I’m writing this month’s column on a train from Edinburgh to London. There are some lovely rolling fields out my window, populated by numerous sheep, and I’m trying not to sink into the headspace of my favorite sleep story, which involves a scene very similar to this one.
After so many UK tour cancellations, I never really allowed myself to get properly excited about this trip, a collaboration with one of my favorite Scottish musicians, the great Kris Drever. I didn’t actually believe it was going to go forward until my plane took off from New York to London. About two hours into my already delayed flight, the captain came on the intercom to tell us that we were going to be turning around and landing back in Boston due to a medical emergency. Obviously, the stop was necessary and I’m glad this person got the medical attention that they needed, but it was truly the height of irony. “This really is never going to happen,” I thought as we did a 180 in the air above the ocean. “I will never again leave this continent.”

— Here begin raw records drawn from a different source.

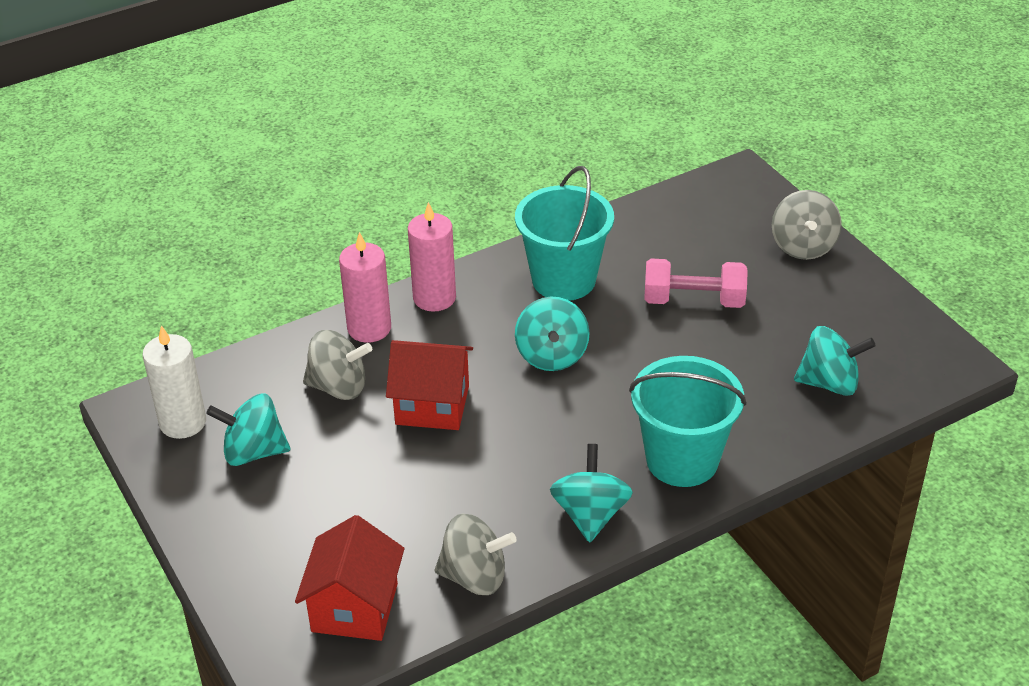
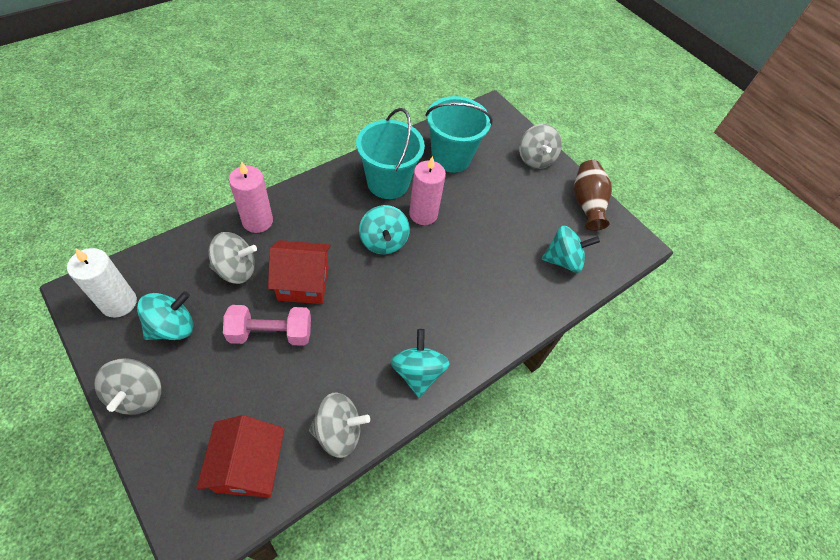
camera: 15 degrees left, 15 degrees up
turquoise spinning top [206,394,290,466] -> turquoise spinning top turned 150 degrees clockwise [137,291,193,340]
pink candle [408,202,456,312] -> pink candle moved to [409,156,446,225]
turquoise bucket [629,356,747,487] -> turquoise bucket moved to [425,96,493,173]
pink dumbbell [644,259,748,308] -> pink dumbbell moved to [223,305,311,346]
none -> grey spinning top [94,358,161,415]
none -> brown vase [574,160,612,231]

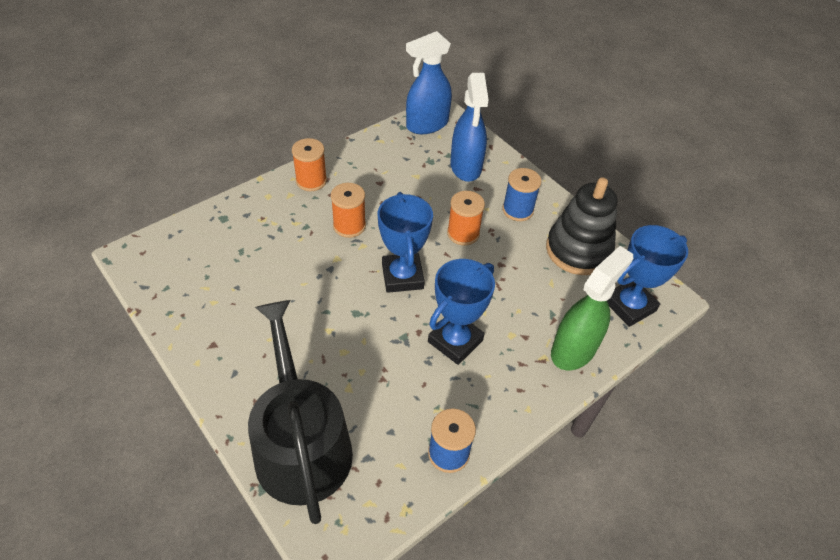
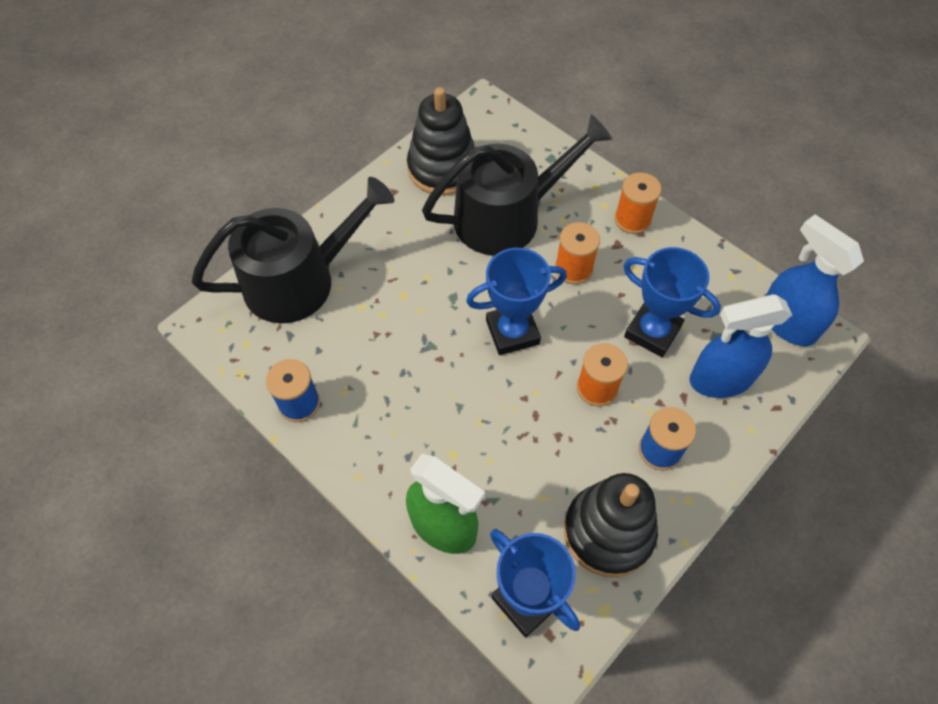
camera: 85 degrees right, 10 degrees up
blue trophy [428,259,495,365] -> blue trophy moved to [623,247,721,357]
none -> black stacking toy [407,87,475,195]
none -> black watering can [422,115,612,256]

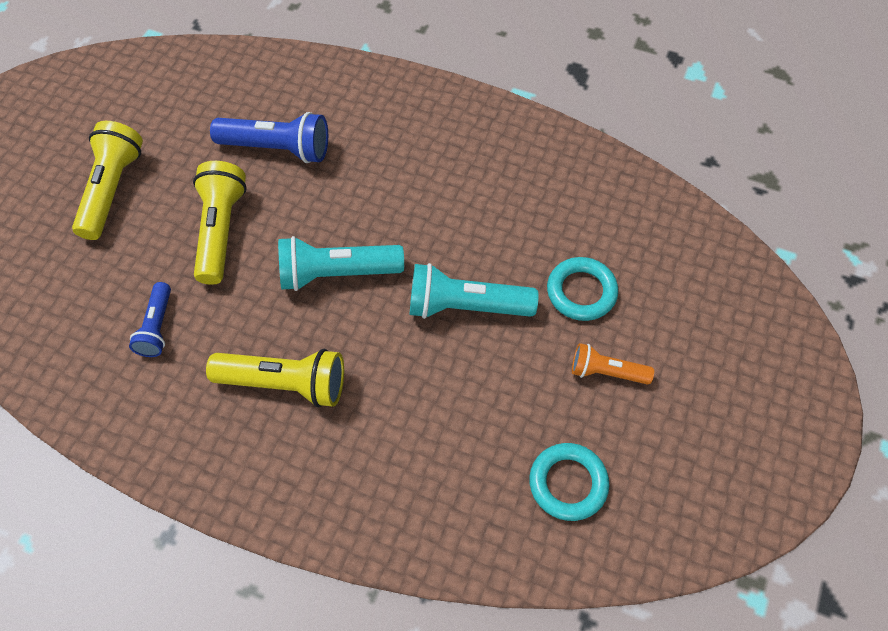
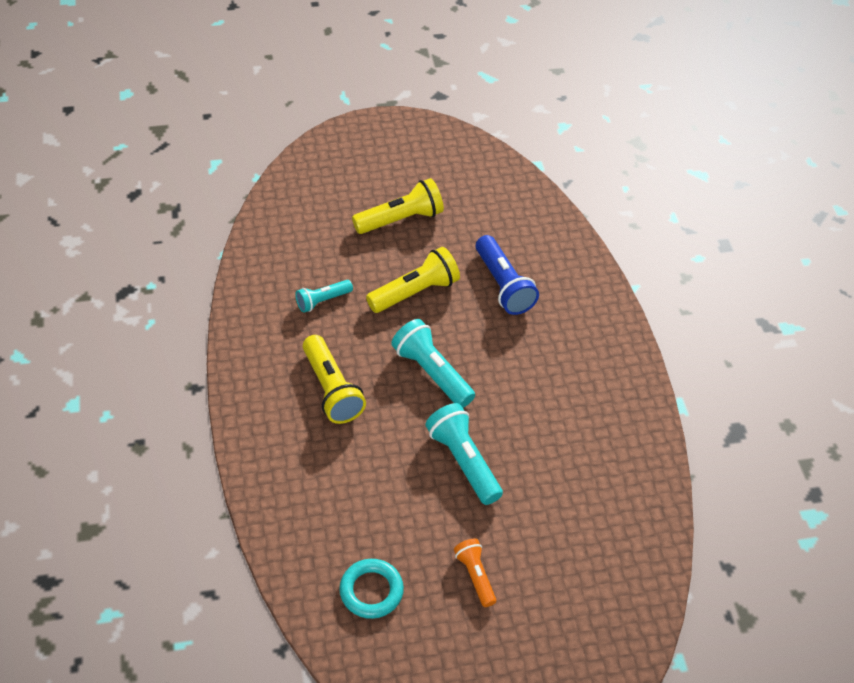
camera: 55 degrees right, 10 degrees down
blue flashlight [129,282,171,357] -> turquoise flashlight [295,280,353,313]
turquoise ring [547,257,618,321] -> none

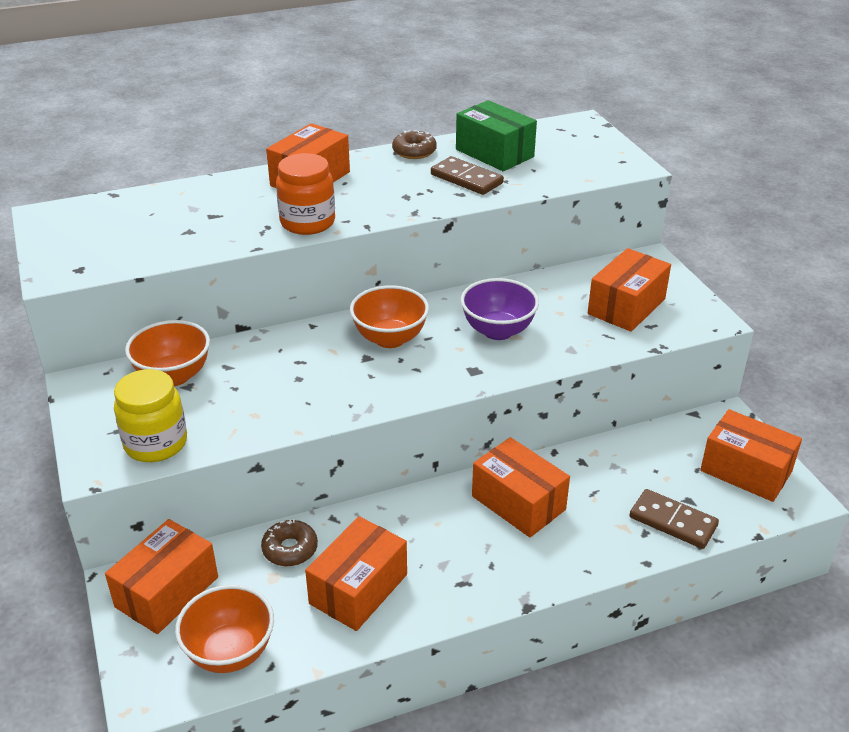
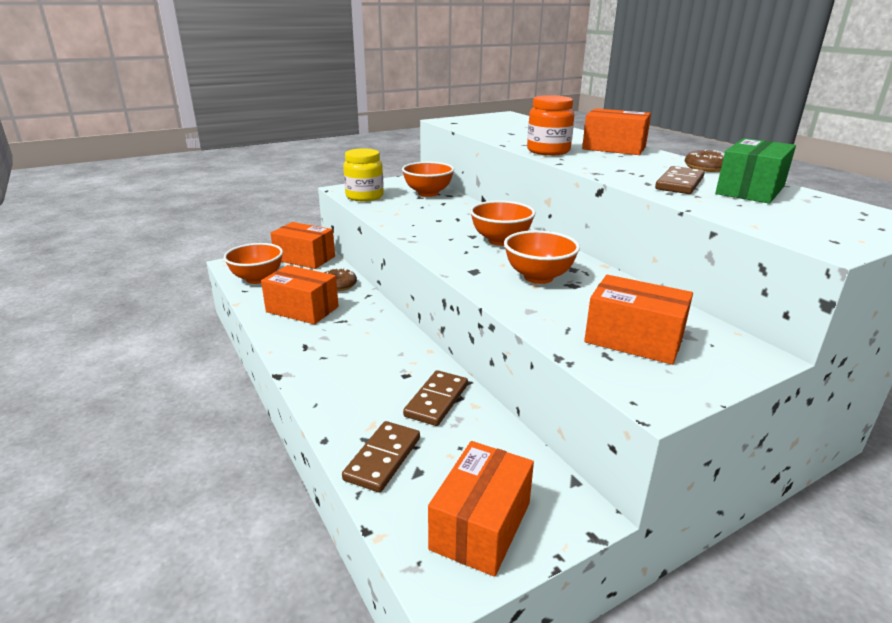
camera: 80 degrees right, 10 degrees down
purple bowl [461,278,539,340] -> orange bowl [504,230,580,284]
orange box [472,437,570,537] -> none
none -> brown domino [403,370,468,426]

Well, I did eventually make it to London, and over the past couple of weeks I have enjoyed one of my favorite tours of all time. There are some really great things about touring in the UK. The drives are very short, maybe 1-3 hours a day. The cheap chain motels let you check out at noon (!!!), and there are electric tea kettles everywhere. People still buy CDs, and on this particular tour I had the pleasure of playing Kris’ awesome songs and singing with him. On the flip side, you may not encounter a fresh vegetable for many days at a time, it’s perpetually chilly, and an audience may very well stare at you blank-faced for an entire show and not make a sound. Afterward, they will tell you how much they enjoyed it.
During the time that I’ve been away from the US, there’s been one of the most devastating mass shootings in our country’s history, Roe v. Wade is inches away from being overturned, and inflation continues to threaten the livelihoods of most citizens.
I’ve been thinking a lot about what I’m allowed to shield myself from. Sometimes the news is so bad that I have to hide from it for days or weeks just to work up the stamina to take it in. I was absolutely determined to enjoy the experience of this tour, while back home 19 children were senselessly murdered at school and my government continues to allow the sale of AR-15s for recreational purposes. Is it possible to create our own realities? To filter the information that we take in such that the negative doesn’t constantly ruin the positive? Is that reasonable? Is that responsible? Is that allowed?
Sometimes I feel that there’s so much darkness that if I really look at it, I won’t ever be able to find the light again. It will simply consume me and render everything I do pointless and impossible to care about. Yet here I am on a tour of my dreams, loving almost every minute of it. Yesterday I woke up and found a song by Anna Tivel called “Blue World,” and I listened to it approximately 15 times. I’m listening to it again now actually. “You come to the heavy gate, and you open it all alone,” she sings. I’m thinking of those children leaving this world much too soon. Their parents poured 10 years of love and work and sleeplessness into those kids only to have them senselessly torn away.
How to feel? Grateful. Devastated. Inspired. Lost. Everything is pointless, and everything is perfectly terrible. So much beauty. So much darkness. I’m so far away from home, but I’ll never be able to escape the slow-motion free fall of my country.